Пастух видит в известковых отвалах огромные, в пятьдесят локтей, скелеты чудовищных ящеров, когда-то блаженно плескавшихся в теплых лагунах ныне безводных морей; соприкасаясь через окаменелую кость «дракона» с ужасающе далекой глубью времен, он со страхом постигает их неудержимую текучесть и собственную беспомощность, нелепую краткость человеческой жизни.
Не потому ли татары – сплошь беспробудные пьяницы? Говорят, шагу не могут ступить, не хлебнув молочной водки. Всему виной – неприкаянность. Отсюда – отчаяние. Отсюда – эта песня-вой, песня-плач, песня-тоска по неведомой родине. Где-то есть обетованная земля, а где – неизвестно. Может, она позади, может, впереди.
– Говорят, в песне – душа народа, – сказал Бахтиар кузнецу. – Если судить о татарах по их песне, они не способны убивать. Не должны убивать. Они – люди, как мы, со своей нуждой, со своей бедой.
– Но ведь убивают! – воскликнул Джахур. – И еще как. Без колебаний. Даже с удовольствием. От восторга млеют, кровь пуская.
– Извращенность.
– Откуда же она? Как могут ужиться слезливость и жестокость?
– Кому нечего терять, тому не о чем жалеть. Ни во что не веришь – ничем не дорожишь. Ни своей жизнью, ни чужой. До чего не доведет тоска степная. От нее, видно, и нрав крутой у татар, вспыльчивость, ярость, доходящая до одурения.
– А мы – добродушны,
– Да, – вздохнул Бахтиар. – Ты прав. Я и сам так думал, но смутно. И говорил кое-кому, да невнятно. Теперь вот, в беседе с тобой, заново все осмыслил – и окончательно убедился: Вселенная перевернута вверх ногами. Но… я уже спрашивал себя, а сейчас тебя спрашиваю – как ее выправить? Я не знаю. Ты не знаешь. Кто знает? Никто. Эх, Вселенная! Когда, человек развяжет узел тайн твоих черных?

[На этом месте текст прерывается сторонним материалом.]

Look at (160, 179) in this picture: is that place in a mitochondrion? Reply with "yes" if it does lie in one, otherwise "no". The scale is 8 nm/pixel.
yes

– Не улетай далеко, – сказал с насмешкой Джахур. – Вселенная – не за небом седьмым. Она у порога. – Кузнец похлопал по нижнему краю бойницы. – Начинай отсюда, а там – посмотрим. Глядишь, разгрызем тот узел неподатливый. Не удастся – другие сумеют. Которые поумней. Те, что придут после нас.
Бахтиар долго не отвечал. Вздохнул опять. Нашел в темноте большую руку родича.
– Спасибо. Хорошо, что ты есть.
– Неплохо.
Зебо, пухлая сартская девчонка, прибежала на кухню нагая, растрепанная, с глубокими царапинами на круглом животе и четкими следами зубов на белых выпуклостях грудей. Опустилась у стены на корточки, закусив губу, с болью заплакала.
Бесшумно, украдкой, слетелись к Зебо, точно птицы – к упавшей подруге, пленницы гарема, самые бесправные, низшие: поварихи, ткачихи, прачки, пряхи.
– Смотрите, кровь!
– Что с тобой?
– Что она сделала?
– Вызвала, раздела, косы расплела. Уложила, стала целовать. Тискала, тискала, прижималась – и озверела. Искусала всю, искромсала. Попробуй крикнуть – убью, говорит. Ох! Я чуть со страху не умерла. Еле вырвалась.
– Боже! Осатанела, одичала.
– До чего докатилась. Видать, окончательно свихнулась.
– Скотина! – выругалась Адаль. – Облик человеческий потеряла. Муж не нужен, любовник противен.